Oireachtas Joint and Select Committees

Wednesday, 9 November 2022

Joint Oireachtas Committee on European Union Affairs

EU-UK relations and the implementation of the Trade and Cooperation Agreement and the Northern Ireland Protocol: Discussion

Professor Peter Shirlow:

That is critically important. I am not against Irish unity. I have asked, and I was not being glib earlier: where is the plan? Where is this costed? If we want to have a rational and mature debate then let us have that rational and mature debate but because of Scotland or because of Brexit that does not mean that a united Ireland is around the corner because the Deputy knows as well as I do that when you ask the question, "Do you want a united Ireland?", there is the 30% or 40% who say "Yes" but in the South, when you ask the question 71% say "Yes" and when you ask the question, "Do you want to pay for it with higher taxes?", the share of people who want a united Ireland goes down. I am not making that as a pro-union point. That is the reality here. Some people who want a united Ireland are from a Protestant and Catholic background and some people who want to stay in the union are from a Protestant and Catholic background. That is the point that I was trying to make earlier that we have to get beyond this green and orange way in which we think. The group that will win the argument is the people who put forward a fact and evidence-based debate about what constitutional change or otherwise would mean.
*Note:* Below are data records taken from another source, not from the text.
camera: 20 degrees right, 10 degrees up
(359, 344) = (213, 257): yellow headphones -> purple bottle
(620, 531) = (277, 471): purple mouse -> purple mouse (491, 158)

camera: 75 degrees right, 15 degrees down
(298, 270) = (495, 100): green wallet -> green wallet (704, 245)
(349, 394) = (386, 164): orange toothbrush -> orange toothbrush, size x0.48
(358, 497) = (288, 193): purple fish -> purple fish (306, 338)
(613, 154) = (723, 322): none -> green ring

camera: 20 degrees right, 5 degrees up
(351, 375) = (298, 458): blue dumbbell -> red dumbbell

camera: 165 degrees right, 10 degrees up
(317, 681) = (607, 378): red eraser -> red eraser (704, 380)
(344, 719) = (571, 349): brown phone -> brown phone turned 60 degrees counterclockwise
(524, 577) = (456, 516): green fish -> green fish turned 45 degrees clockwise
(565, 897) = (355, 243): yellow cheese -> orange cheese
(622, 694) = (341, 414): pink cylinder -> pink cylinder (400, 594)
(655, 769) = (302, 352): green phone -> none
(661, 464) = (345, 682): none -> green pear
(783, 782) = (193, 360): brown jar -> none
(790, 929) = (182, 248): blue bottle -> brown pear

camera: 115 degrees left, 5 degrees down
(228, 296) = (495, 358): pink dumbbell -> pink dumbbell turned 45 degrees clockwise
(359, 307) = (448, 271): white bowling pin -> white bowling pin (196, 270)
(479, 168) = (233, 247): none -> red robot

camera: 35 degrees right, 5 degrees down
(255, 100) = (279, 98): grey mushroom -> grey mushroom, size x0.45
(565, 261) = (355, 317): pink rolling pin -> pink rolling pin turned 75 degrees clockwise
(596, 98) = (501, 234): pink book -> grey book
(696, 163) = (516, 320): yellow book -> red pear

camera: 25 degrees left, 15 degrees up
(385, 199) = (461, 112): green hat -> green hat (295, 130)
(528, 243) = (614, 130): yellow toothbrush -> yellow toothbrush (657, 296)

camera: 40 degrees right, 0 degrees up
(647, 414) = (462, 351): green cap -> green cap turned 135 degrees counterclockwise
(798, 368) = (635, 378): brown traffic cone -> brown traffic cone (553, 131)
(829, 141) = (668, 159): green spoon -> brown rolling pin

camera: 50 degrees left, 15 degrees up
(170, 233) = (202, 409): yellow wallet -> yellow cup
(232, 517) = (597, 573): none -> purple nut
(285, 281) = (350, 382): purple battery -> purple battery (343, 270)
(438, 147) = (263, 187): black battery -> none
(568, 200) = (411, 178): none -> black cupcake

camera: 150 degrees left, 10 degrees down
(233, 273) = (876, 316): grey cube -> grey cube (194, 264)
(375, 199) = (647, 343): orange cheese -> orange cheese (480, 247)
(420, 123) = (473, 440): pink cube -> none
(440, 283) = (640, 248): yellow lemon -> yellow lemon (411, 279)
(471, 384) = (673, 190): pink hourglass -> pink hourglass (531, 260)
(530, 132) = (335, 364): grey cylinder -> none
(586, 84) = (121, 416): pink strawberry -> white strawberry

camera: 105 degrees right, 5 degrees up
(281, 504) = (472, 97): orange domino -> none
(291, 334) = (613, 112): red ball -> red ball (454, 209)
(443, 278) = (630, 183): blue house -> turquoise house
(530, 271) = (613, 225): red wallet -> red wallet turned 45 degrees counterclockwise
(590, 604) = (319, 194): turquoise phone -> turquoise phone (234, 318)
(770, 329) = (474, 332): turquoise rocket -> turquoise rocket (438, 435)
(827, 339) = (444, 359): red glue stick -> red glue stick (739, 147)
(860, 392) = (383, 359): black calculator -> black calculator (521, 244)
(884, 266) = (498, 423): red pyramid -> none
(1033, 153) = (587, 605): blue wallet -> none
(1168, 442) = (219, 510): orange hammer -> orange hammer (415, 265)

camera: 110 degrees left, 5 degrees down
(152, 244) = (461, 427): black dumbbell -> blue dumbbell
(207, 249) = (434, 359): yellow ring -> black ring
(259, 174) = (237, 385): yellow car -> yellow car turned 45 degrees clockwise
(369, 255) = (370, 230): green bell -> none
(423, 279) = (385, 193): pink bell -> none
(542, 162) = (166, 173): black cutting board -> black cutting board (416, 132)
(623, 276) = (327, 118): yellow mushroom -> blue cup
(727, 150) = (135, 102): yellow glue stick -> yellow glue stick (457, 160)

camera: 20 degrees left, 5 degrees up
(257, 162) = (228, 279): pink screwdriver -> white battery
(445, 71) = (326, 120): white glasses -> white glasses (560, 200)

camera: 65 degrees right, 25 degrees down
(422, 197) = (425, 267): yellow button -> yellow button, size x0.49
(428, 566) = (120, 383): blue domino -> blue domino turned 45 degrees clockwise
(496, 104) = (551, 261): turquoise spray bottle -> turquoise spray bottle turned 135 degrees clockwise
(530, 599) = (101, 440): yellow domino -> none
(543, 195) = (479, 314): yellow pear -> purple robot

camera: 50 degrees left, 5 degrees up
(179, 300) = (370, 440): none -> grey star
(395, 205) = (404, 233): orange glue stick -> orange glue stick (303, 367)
It is too serious an issue to simply wrap it up with Brexit or Scotland. One of the things that is really clear here is that as someone from the pro-union community, I am more than happy to listen to arguments for a united Ireland - it is not that I am blinkered or that I am deaf to what people say to me - but nobody has tried to either persuade me in a way that is meaningful or they have stereotyped and labelled me in who I am and what I am. I might be somebody who wishes to stay in the union but I am also culturally Irish. I think those things are critically important. What the protocol and Brexit has shown clearly is that type of stereotypical, populist-type rhetoric undermines any capacity to build a shared island and a shared future.